Entries taken from a dataset:
--

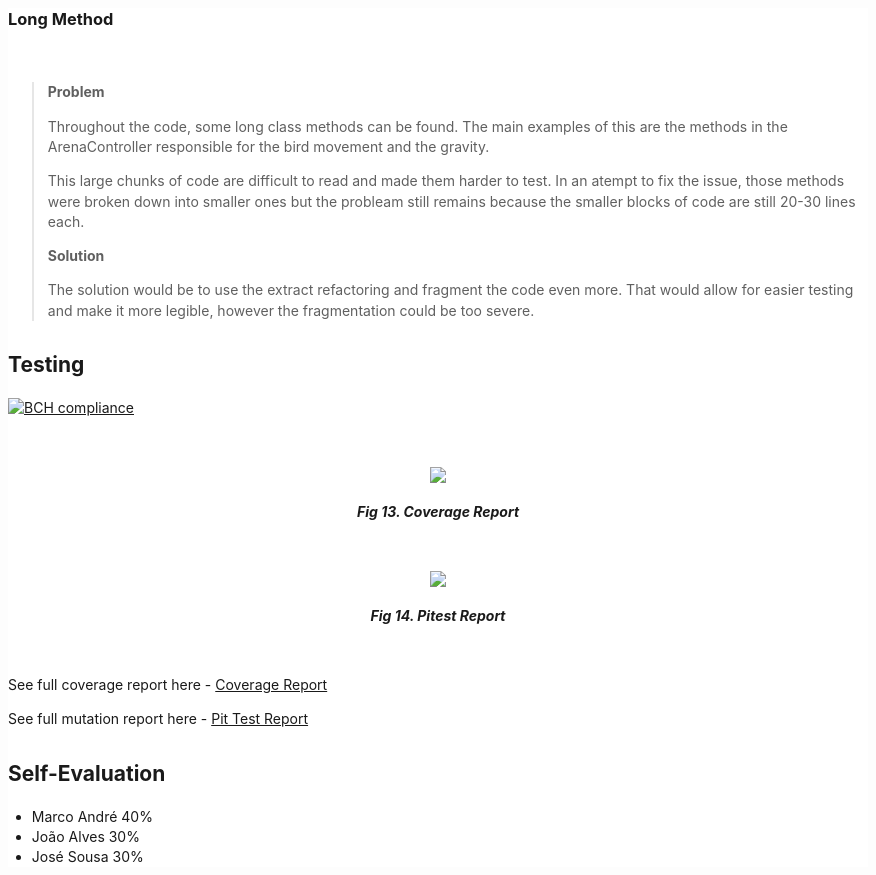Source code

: ### Long Method
<br>

> **Problem**
> 
> Throughout the code, some long class methods can be found. The main examples of this are the methods in the ArenaController responsible for the bird movement and the gravity. 
>
> This large chunks of code are difficult to read and made them harder to test. In an atempt to fix the issue, those methods were broken down into smaller ones but the probleam still remains because the smaller blocks of code are still 20-30 lines each. 
>
>  **Solution**
>  
>The solution would be to use the extract refactoring and fragment the code even more. That would allow for easier testing and make it more legible, however the fragmentation could be too severe.

## Testing

[![BCH compliance](https://bettercodehub.com/edge/badge/FEUP-LDTS-2021/ldts-project-assignment-G0900?branch=main&token=c37e0a511313f827d4117162ff4c614ba7c4366d)](https://bettercodehub.com/)

</br>
<p align="center" justify="center">
  <img src="images/test/coverage.png"/>
</p>
<p align="center">
  <b><i>Fig 13. Coverage Report </i></b>  
</p>  

<br>



<p align="center" justify="center">
  <img src="images/test/pittest.png"/>
</p>
<p align="center">
  <b><i>Fig 14. Pitest Report </i></b>  
</p>  

</br>

See full coverage report here - [Coverage Report ](coverage_report/index.html)

See full mutation report here - [Pit Test Report ](pitest_report/index.html)

## Self-Evaluation

- Marco André 40%
- João Alves 30%
- José Sousa 30%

--

▸ **Problem to work on**
Could you set down every line of the entries above word for word, leaving the pictures out?

▸ **Written reply**
Source code

: ### Long Method
<br>

> **Problem**
> 
> Throughout the code, some long class methods can be found. The main examples of this are the methods in the ArenaController responsible for the bird movement and the gravity. 
>
> This large chunks of code are difficult to read and made them harder to test. In an atempt to fix the issue, those methods were broken down into smaller ones but the probleam still remains because the smaller blocks of code are still 20-30 lines each. 
>
>  **Solution**
>  
>The solution would be to use the extract refactoring and fragment the code even more. That would allow for easier testing and make it more legible, however the fragmentation could be too severe.

## Testing

[![BCH compliance](https://bettercodehub.com/edge/badge/FEUP-LDTS-2021/ldts-project-assignment-G0900?branch=main&token=c37e0a511313f827d4117162ff4c614ba7c4366d)](https://bettercodehub.com/)

</br>
<p align="center" justify="center">
  <img src="images/test/coverage.png"/>
</p>
<p align="center">
  <b><i>Fig 13. Coverage Report </i></b>  
</p>  

<br>



<p align="center" justify="center">
  <img src="images/test/pittest.png"/>
</p>
<p align="center">
  <b><i>Fig 14. Pitest Report </i></b>  
</p>  

</br>

See full coverage report here - [Coverage Report ](coverage_report/index.html)

See full mutation report here - [Pit Test Report ](pitest_report/index.html)

## Self-Evaluation

- Marco André 40%
- João Alves 30%
- José Sousa 30%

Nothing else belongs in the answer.